The reason for this high risk lies in the time intervals which separate 100-year events. Despite the fact that the average time, or return period, between the events is 100 years, the coin shows that it would not be unusual to have 100-year events separated by just 5 years. Nor would it be unusual to have consecutive 100-year events separated by as much as 300 years.

The diagram below shows a typical pattern of frequency of N-year events along a time line. Fifty-year events within 50-year periods have the same pattern and frequency as 100-year events within 100-year periods.

A similar mix of small and large between-event intervals in typical data records illustrates the problem of assigning a return period to the 1992 drought: the large time intervals ensure that there will be very few such events recorded in the past, but the return period must be estimated from this data record.

Such sparseness of data is a statistical disaster in terms of accuracy of estimating return periods. The question arises as to how to interpret a long period of record (such as from the start of the recorded data to 1992) which shows no events of the 1992 magnitude.

Does this represent a "typical" between-event interval of about the same size as the return period, or were we just lucky enough to have spent our lives in one of those between-event intervals very much larger than the true return period? If the latter, the risk of a near-future repeat of this year's event might be considerably more than the 1 in 20 chance given earlier.

A few numbers serve to illustrate the uncertainty of estimating drought return periods. If just one "event" (a severe drought) is recorded somewhere within the past N years, then a 95% confidence lower bound on the return period of that event is given by 0.21N. That is, there is still a 5% chance that the true return period might be less than 0.21N. Thus, even if only a single "event" is recorded over the last 100 years, it is not beyond the realms of possibility for the true return period to be as short as 21 years. A return period of this length gives about a 1 in 5 chance of the event happening again in the next 5 years.

The 0.21N expression is conservative, so things may not be quite as bad. However, the important message is that there is considerable uncertainty about the drought's return period. Its true return period could be just about anything. And there would still be a fair degree of risk and uncertainty even if we could be sure that the return period of the drought was exactly 100 years.

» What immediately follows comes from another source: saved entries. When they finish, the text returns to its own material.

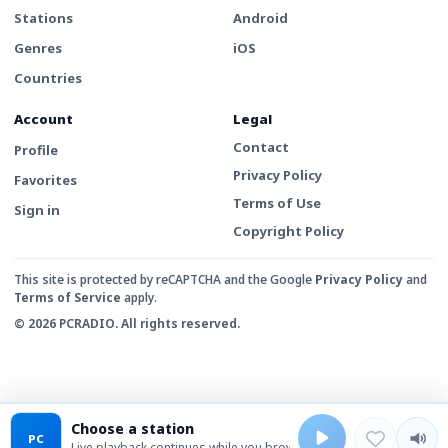
Stations
Android
Genres
iOS
Countries
Account
Legal
Contact
Profile
Privacy Policy
Favorites
Terms of Use
Sign in
Copyright Policy
This site is protected by reCAPTCHA and the Google
Privacy Policy
and
Terms of Service
apply.
© 2026 PCRADIO. All rights reserved.
Choose a station
PC
Live playback continues while you browse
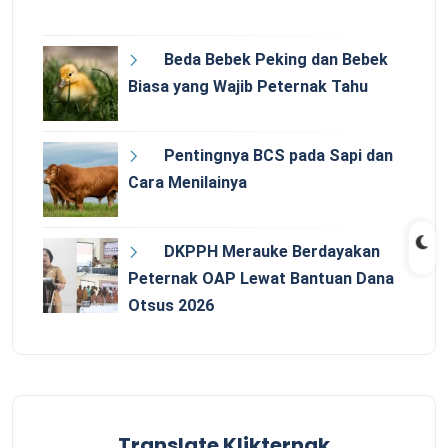
Beda Bebek Peking dan Bebek
Biasa yang Wajib Peternak Tahu
Pentingnya BCS pada Sapi dan
Cara Menilainya
DKPPH Merauke Berdayakan
Peternak OAP Lewat Bantuan Dana
Otsus 2026
Translate Klikternak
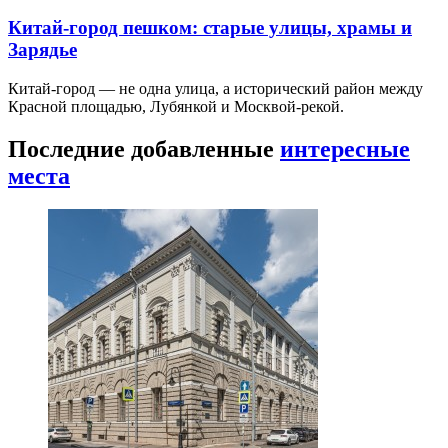
Китай-город пешком: старые улицы, храмы и
Зарядье
Китай-город — не одна улица, а исторический район между
Красной площадью, Лубянкой и Москвой-рекой.
Последние добавленные
интересные
места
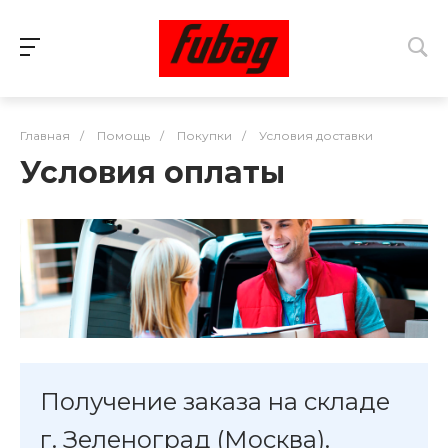
Главная
/
Помощь
/
Покупки
/
Условия доставки
Условия оплаты
Получение заказа на складе
г. Зеленоград (Москва).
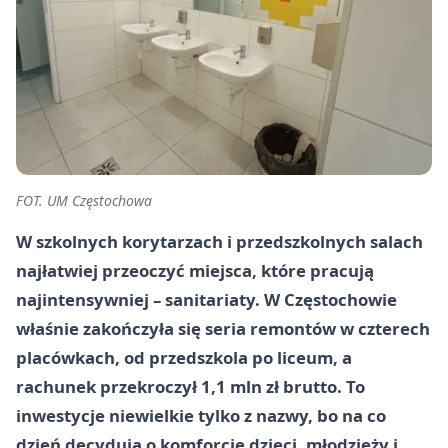
FOT. UM Częstochowa
W szkolnych korytarzach i przedszkolnych salach
najłatwiej przeoczyć miejsca, które pracują
najintensywniej – sanitariaty. W Częstochowie
właśnie zakończyła się seria remontów w czterech
placówkach, od przedszkola po liceum, a
rachunek przekroczył 1,1 mln zł brutto. To
inwestycje niewielkie tylko z nazwy, bo na co
dzień decydują o komforcie dzieci, młodzieży i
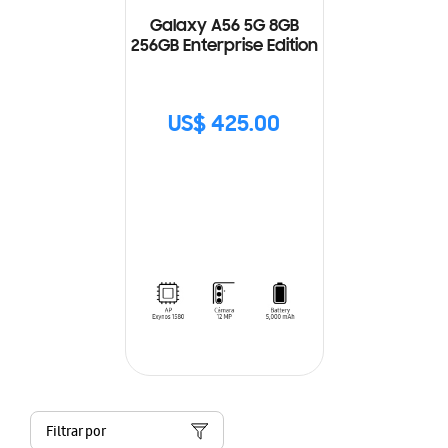
Galaxy A56 5G 8GB
256GB Enterprise Edition
US$ 425.00
Filtrar por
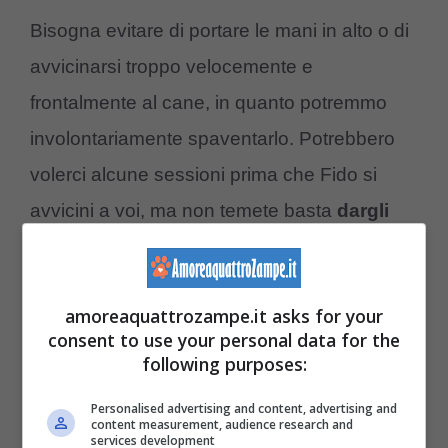
Bisogna evitare di portare le mani in alto o di
avvicinarsi troppo velocemente e
frontalmente al cane, in quanto potremmo
involontariamente spaventarlo. Potrebbero
volerci alcune sessioni prima che Fido si
avvicini a voi, ma non temete basta
dargli
del tempo.
Potrebbe interessarti anche:
Il cane ha
amoreaquattrozampe.it asks for your
consent to use your personal data for the
paura dei rumori: i più terrificanti per lui e
following purposes:
come calmarlo
Personalised advertising and content, advertising and
content measurement, audience research and
Cosa fare dopo che il cane si è
services development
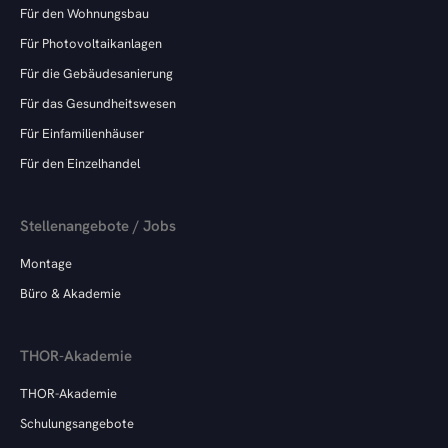
Für den Wohnungsbau
Für Photovoltaikanlagen
Für die Gebäudesanierung
Für das Gesundheitswesen
Für Einfamilienhäuser
Für den Einzelhandel
Stellenangebote / Jobs
Montage
Büro & Akademie
THOR-Akademie
THOR-Akademie
Schulungsangebote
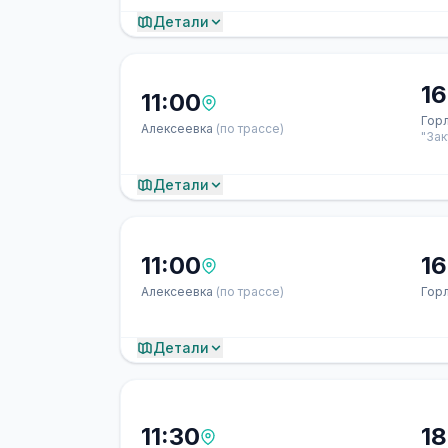
Детали
16
11:00
Гор
Алексеевка
(по трассе)
"Зак
Детали
11:00
16
Алексеевка
(по трассе)
Гор
Детали
11:30
18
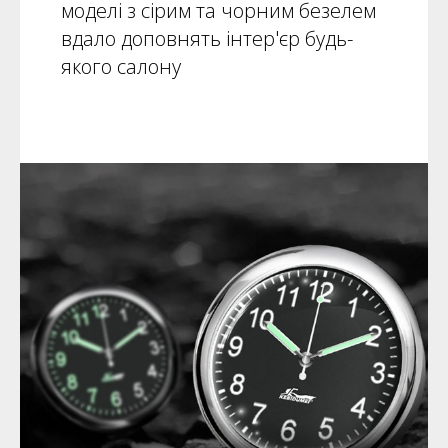
моделі з сірим та чорним безелем
вдало доповнять інтер'єр будь-
якого салону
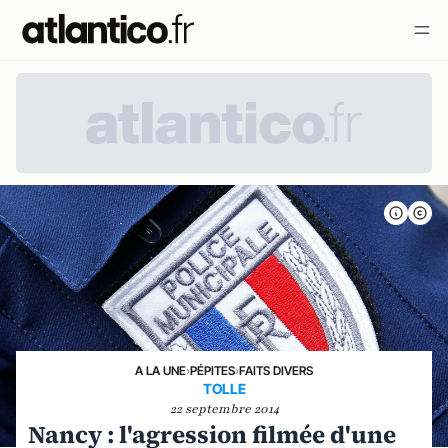
A LA UNE
›
PÉPITES
›
FAITS DIVERS
TOLLE
22 septembre 2014
Nancy : l'agression filmée d'une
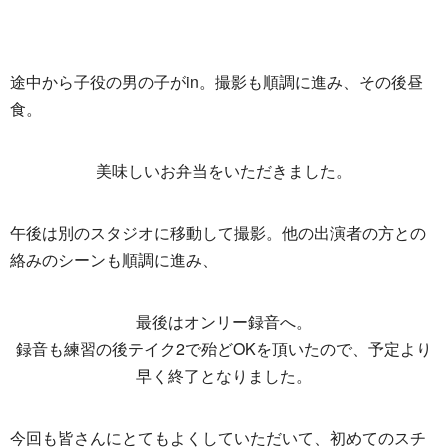
途中から子役の男の子がin。撮影も順調に進み、その後昼
食。
美味しいお弁当をいただきました。
午後は別のスタジオに移動して撮影。他の出演者の方との
絡みのシーンも順調に進み、
最後はオンリー録音へ。
録音も練習の後テイク2で殆どOKを頂いたので、予定より
早く終了となりました。
今回も皆さんにとてもよくしていただいて、初めてのスチ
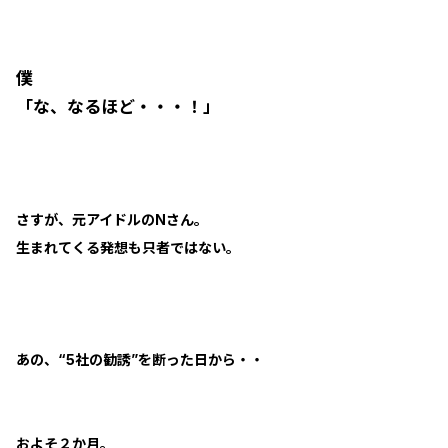
僕
「な、なるほど・・・！」
さすが、元アイドルのNさん。
生まれてくる発想も只者ではない。
あの、“5社の勧誘”を断った日から・・
およそ２か月。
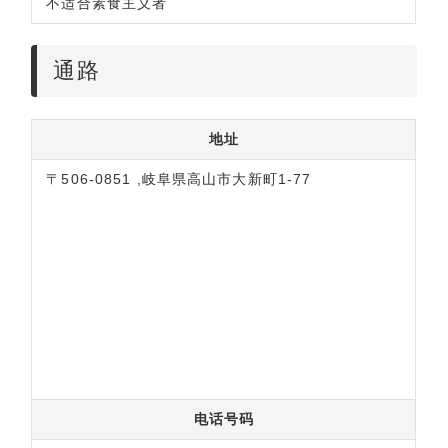
不适合素食主义者
通路
地址
〒506-0851 ,岐阜県高山市大新町1-77
电话号码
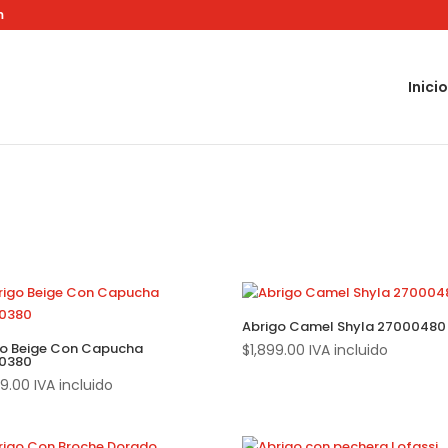
m
Inicio
Abrigo Camel Shyla 27000480
go Beige Con Capucha
$
1,899.00
IVA incluido
0380
99.00
IVA incluido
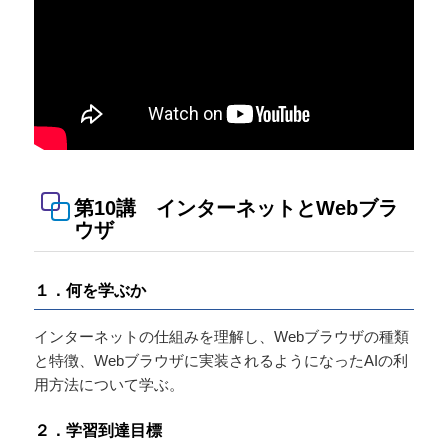
第10講 インターネットとWebブラ
ウザ
１．何を学ぶか
インターネットの仕組みを理解し、Webブラウザの種類
と特徴、Webブラウザに実装されるようになったAIの利
用方法について学ぶ。
２．学習到達目標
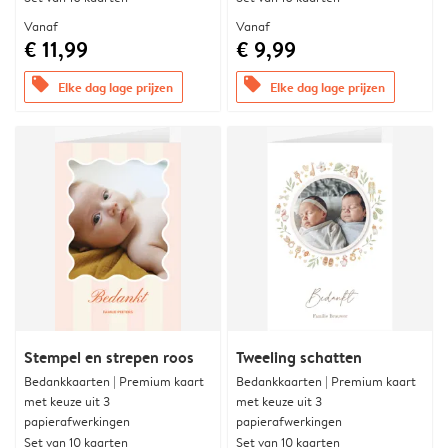
Vanaf
Vanaf
€ 11,99
€ 9,99
offers
offers
Elke dag lage prijzen
Elke dag lage prijzen
Stempel en strepen roos
Tweeling schatten
Bedankkaarten | Premium kaart
Bedankkaarten | Premium kaart
met keuze uit 3
met keuze uit 3
papierafwerkingen
papierafwerkingen
Set van 10 kaarten
Set van 10 kaarten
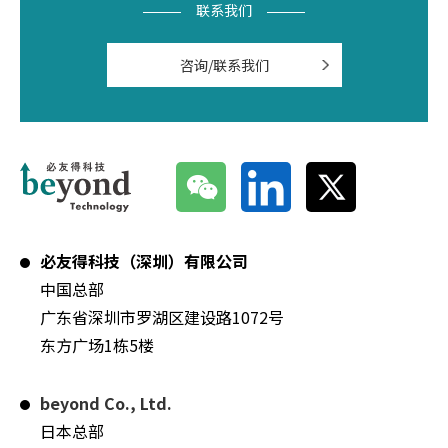
联系我们
咨询/联系我们
必友得科技（深圳）有限公司
中国总部
广东省深圳市罗湖区建设路1072号
东方广场1栋5楼
beyond Co., Ltd.
日本总部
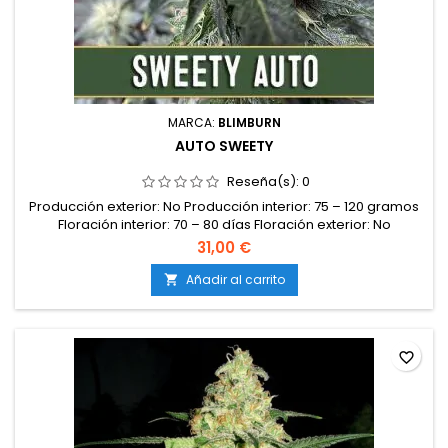
MARCA:
BLIMBURN
AUTO SWEETY
Reseña(s):
0
Producción exterior: No Producción interior: 75 – 120 gramos
Floración interior: 70 – 80 días Floración exterior: No
Autofloreciente: Sí Tipo: Híbrido Genética: Sweet Tooth Auto
31,00 €
Efectos: Física y relajante Feminizada: Sí Altura: 1 – 1,20 metros
CBD: No Sabor: No THC: Media / Alta
Añadir al carrito

favorite_border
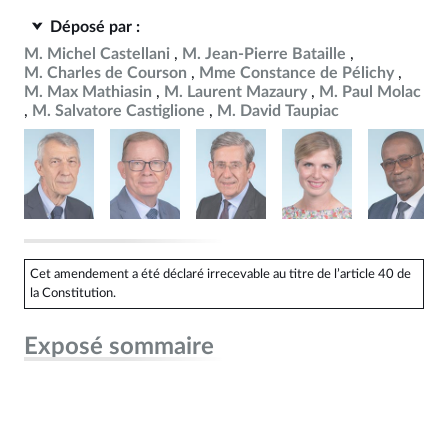
Déposé par :
M. Michel Castellani
M. Jean-Pierre Bataille
M. Charles de Courson
Mme Constance de Pélichy
M. Max Mathiasin
M. Laurent Mazaury
M. Paul Molac
M. Salvatore Castiglione
M. David Taupiac
Cet amendement a été déclaré irrecevable au titre de l’article 40 de
la Constitution.
Exposé sommaire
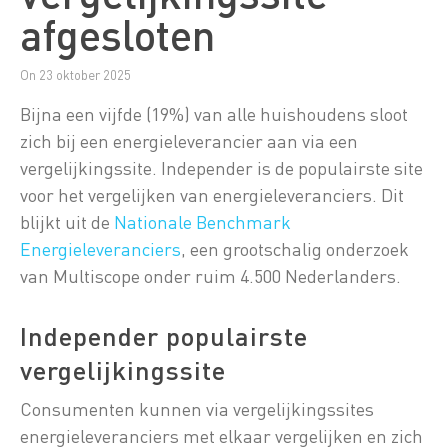
afgesloten
On 23 oktober 2025
Bijna een vijfde (19%) van alle huishoudens sloot
zich bij een energieleverancier aan via een
vergelijkingssite. Independer is de populairste site
voor het vergelijken van energieleveranciers. Dit
blijkt uit de
Nationale Benchmark
Energieleveranciers
, een grootschalig onderzoek
van Multiscope onder ruim 4.500 Nederlanders.
Independer populairste
vergelijkingssite
Consumenten kunnen via vergelijkingssites
energieleveranciers met elkaar vergelijken en zich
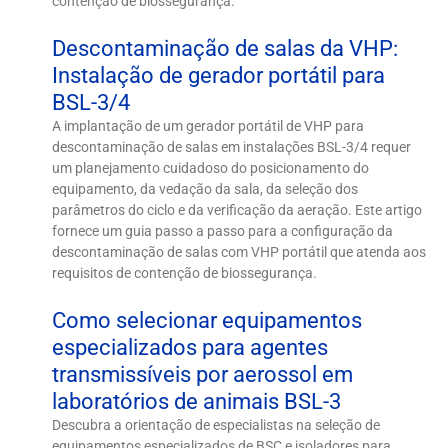
contenção de biossegurança.
Descontaminação de salas da VHP:
Instalação de gerador portátil para
BSL-3/4
A implantação de um gerador portátil de VHP para
descontaminação de salas em instalações BSL-3/4 requer
um planejamento cuidadoso do posicionamento do
equipamento, da vedação da sala, da seleção dos
parâmetros do ciclo e da verificação da aeração. Este artigo
fornece um guia passo a passo para a configuração da
descontaminação de salas com VHP portátil que atenda aos
requisitos de contenção de biossegurança.
Como selecionar equipamentos
especializados para agentes
transmissíveis por aerossol em
laboratórios de animais BSL-3
Descubra a orientação de especialistas na seleção de
equipamentos especializados de BSC e isoladores para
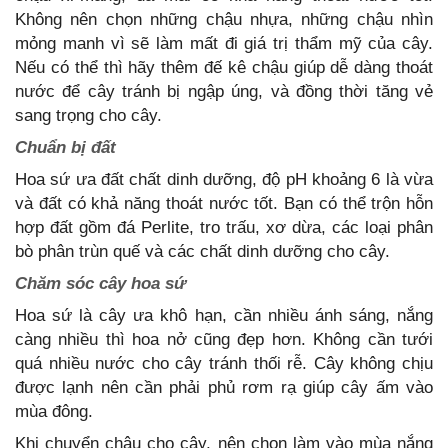
Không nên chọn những chậu nhựa, những chậu nhìn
mỏng manh vì sẽ làm mất đi giá trị thẩm mỹ của cây.
Nếu có thể thì hãy thêm đế kê chậu giúp dễ dàng thoát
nước để cây tránh bị ngập úng, và đồng thời tăng vẻ
sang trọng cho cây.
Chuẩn bị đất
Hoa sứ ưa đất chất dinh dưỡng, độ pH khoảng 6 là vừa
và đất có khả năng thoát nước tốt. Bạn có thể trộn hỗn
hợp đất gồm đá Perlite, tro trấu, xơ dừa, các loại phân
bò phân trùn quế và các chất dinh dưỡng cho cây.
Chăm sóc cây hoa sứ
Hoa sứ là cây ưa khô hạn, cần nhiều ánh sáng, nắng
càng nhiều thì hoa nở cũng đẹp hơn. Không cần tưới
quá nhiều nước cho cây tránh thối rễ. Cây không chịu
được lạnh nên cần phải phủ rơm rạ giúp cây ấm vào
mùa đông.
Khi chuyển chậu cho cây, nên chọn làm vào mùa nắng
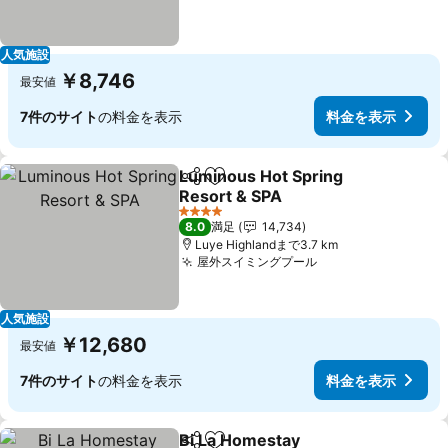
人気施設
￥8,746
最安値
7件のサイト
の料金を表示
料金を表示
Luminous Hot Spring
シェア
お気に入りに追加
Resort & SPA
料金を表示
4 ホテルのランク
8.0
満足
14,734
Luye Highlandまで3.7 km
屋外スイミングプール
料金を表示
人気施設
￥12,680
最安値
7件のサイト
の料金を表示
料金を表示
Bi La Homestay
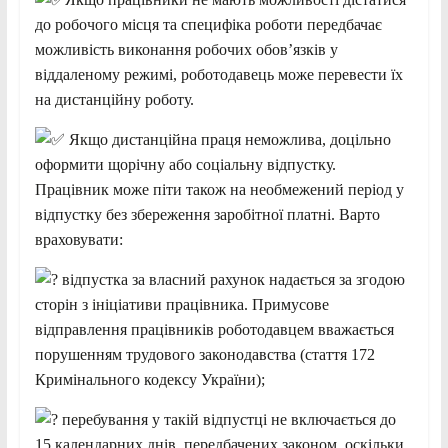
до робочого місця та специфіка роботи передбачає
можливість виконання робочих обов’язків у
віддаленому режимі, роботодавець може перевести їх
на дистанційну роботу.
Якщо дистанційна праця неможлива, доцільно
оформити щорічну або соціальну відпустку.
Працівник може піти також на необмежений період у
відпустку без збереження заробітної платні. Варто
враховувати:
відпустка за власний рахунок надається за згодою
сторін з ініціативи працівника. Примусове
відправлення працівників роботодавцем вважається
порушенням трудового законодавства (стаття 172
Кримінального кодексу України);
перебування у такій відпустці не включається до
15 календарних днів, передбачених законом, оскільки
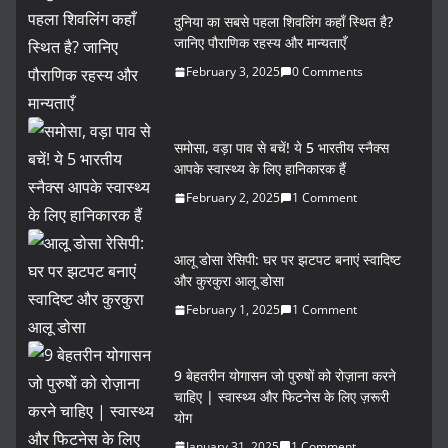
दुनिया का सबसे पहला शिवलिंग कहाँ स्थित है?
जानिए पौराणिक रहस्य और मान्यताएँ
February 3, 2025
0 Comments
समोसा, वड़ा पाव से बचें! ये 5 भारतीय स्नैक्स
आपके स्वास्थ्य के लिए हानिकारक हैं
February 2, 2025
1 Comment
आलू डोसा रेसिपी: घर पर झटपट बनाएं स्वादिष्ट
और कुरकुरा आलू डोसा
February 1, 2025
1 Comment
9 बेहतरीन योगासन जो पुरुषों को रोज़ाना करने
चाहिए | स्वास्थ्य और फिटनेस के लिए ज़रूरी
योग
January 31, 2025
1 Comment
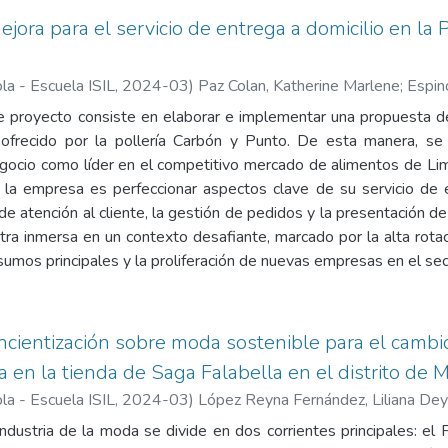
jora para el servicio de entrega a domicilio en la 
la - Escuela ISIL
,
2024-03
)
Paz Colan, Katherine Marlene
;
Espin
e proyecto consiste en elaborar e implementar una propuesta des
 ofrecido por la pollería Carbón y Punto. De esta manera, se 
egocio como líder en el competitivo mercado de alimentos de Lim
e la empresa es perfeccionar aspectos clave de su servicio de
de atención al cliente, la gestión de pedidos y la presentación 
ra inmersa en un contexto desafiante, marcado por la alta rotac
nsumos principales y la proliferación de nuevas empresas en el sec
cientización sobre moda sostenible para el cambi
en la tienda de Saga Falabella en el distrito de M
la - Escuela ISIL
,
2024-03
)
López Reyna Fernández, Liliana Dey
 industria de la moda se divide en dos corrientes principales: el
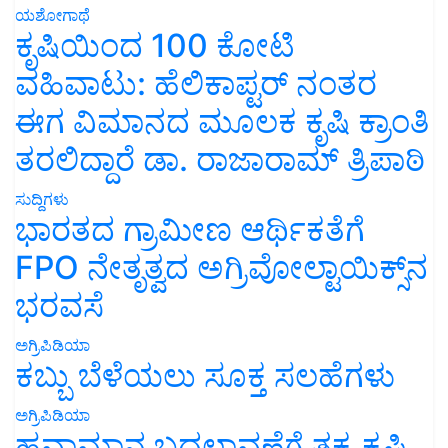
ಯಶೋಗಾಥೆ
ಕೃಷಿಯಿಂದ 100 ಕೋಟಿ
ವಹಿವಾಟು: ಹೆಲಿಕಾಪ್ಟರ್ ನಂತರ
ಈಗ ವಿಮಾನದ ಮೂಲಕ ಕೃಷಿ ಕ್ರಾಂತಿ
ತರಲಿದ್ದಾರೆ ಡಾ. ರಾಜಾರಾಮ್ ತ್ರಿಪಾಠಿ
ಸುದ್ದಿಗಳು
ಭಾರತದ ಗ್ರಾಮೀಣ ಆರ್ಥಿಕತೆಗೆ
FPO ನೇತೃತ್ವದ ಅಗ್ರಿವೋಲ್ಟಾಯಿಕ್ಸ್‌ನ
ಭರವಸೆ
ಅಗ್ರಿಪಿಡಿಯಾ
ಕಬ್ಬು ಬೆಳೆಯಲು ಸೂಕ್ತ ಸಲಹೆಗಳು
ಅಗ್ರಿಪಿಡಿಯಾ
ಹವಾಮಾನ ಬದಲಾವಣೆಗೆ ತಕ್ಕ ಕೃಷಿ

Finally, it is open to question whether the constant-coin model should be applied to droughts at all. For example, England is currently experiencing a most un-coinlike third successive year of drought. Unlike floods, individual droughts represent at least a temporary shift in local climatic factors, giving rise to the possibility that the climatic coin might be changing itself in favour of low hydro storages. The introduction of a more risky hydro operating policy by Electricorp would have the same effect.

With uncertainties compounding uncertainties, it would probably be wise to run the hydro system in a conservative fashion over the next few years -- even if this means higher power prices -- and seek alternative modes for both electricity generation and hydro storage.

Dr Earl Bardsley is senior lecturer in hydrology at Waikato University.